The first test is data integrity. We have confirmed that TiDB will work as expected after integrating with our application. To ensure this, we introduced two types of verification: in-domain verification and cross-domain verification.
Of course, we conducted the tests in the test environment. But we wanted to confirm the behavior with the actual production data, so we cloned the actual production traffic to another Aurora and TiDB to see if the data was exactly the same. We introduced a framework called p6spy here.
P6spy captures the data sent through the JDBC connection and publishes it to the Kafka message queue.

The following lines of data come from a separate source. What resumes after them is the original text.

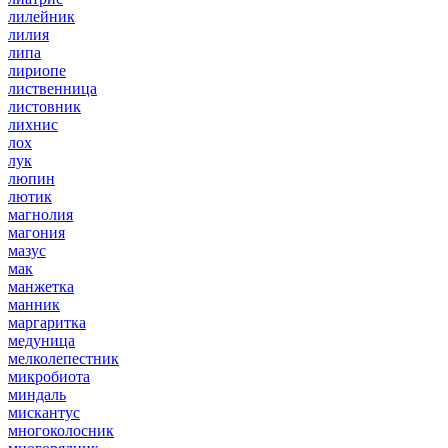
лилейник
лилия
липа
лириопе
лиственница
листовник
лихнис
лох
лук
люпин
лютик
магнолия
магония
мазус
мак
манжетка
манник
маргаритка
медуница
мелколепестник
микробиота
миндаль
мискантус
многоколосник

The consumer application executes database operations sent by Kafka messages on Aurora and TiDB. Then, we used the sync-diff-inspector provided by TiDB to compare the two sets of data. As a result, we confirmed that the data in the two databases are exactly the same. The advantage of this method is that the test can be completed without any additional load on the production database.
Since our system is a microservice, we've also added a consistency check between the Payment database and other adjacent components. We used Amazon Elastic MapReduce (EMR), a Hadoop-like architecture, as shown in the following figure:
We extract data from each database every few minutes, give it to EMR, and continuously check the consistency of these components. This check is carried out before and after the migration, and we hope that this system can also detect unknown problems even after the migration.
We already have the ability to handle high transactions per second (TPS) that Aurora cannot handle, so we tuned the application to improve performance, such as increasing the size of the connection pool and deleting unnecessary indexes. TiDB can easily handle three times more TPS than Aurora, with the latency of payment transactions less than one second.
For failure case testing, we simulated more than 30 scenarios, such as instance failure, cluster failure, and availability zone down. We confirmed indicators such as recovery point objective (RPO) and recovery time objective (RTO). Thanks to binlog replication, we could reduce the RPO to near zero, but due to the amount of data, the RTO is still high. To avoid large-scale failures in the future, we need to shorten the recovery time.
To reduce risks in the actual migration, we considered using incremental methods to gradually increase traffic. If it was a read-only database, we could easily control the traffic. But for a write database, the implementation can be very complicated. Therefore, we chose a one-shot approach.
This method is very simple, but if something goes wrong, it's risky because it will impact all users. Therefore, it's important to be able to roll back immediately. We performed binlog replication for initial data migration, but during the migration process, we set the replication to the opposite direction. Now we use Aurora as a backup, so that even if something goes wrong, we can roll it back immediately.
Similarly, before the migration, we had multiple rehearsals. The actual migration was completed within about two hours, including verification time, without any problems, and service downtime was minimized.
It has been three months since the migration, and so far we have achieved the expected performance. In the past three months, there have been no incidents. TiDB is amazing and very reliable. In addition, I would also like to thank PingCAP for their support. They've provided a lot of help, and we've come to trust them and TiDB. Taking this opportunity, I would like to express my gratitude again.
We selected TiDB 2.x because it is a mission-critical database and a very mature release. Later this year, we will upgrade to 3.x or higher. We can expect many benefits such as more efficient use of TiKV Regions and improved backup features. If necessary, we also want to migrate other databases besides Payment. Finally, we hope to contribute to the TiDB community by sharing our knowledge and experience.
We hope TiDB will become better and better in the future.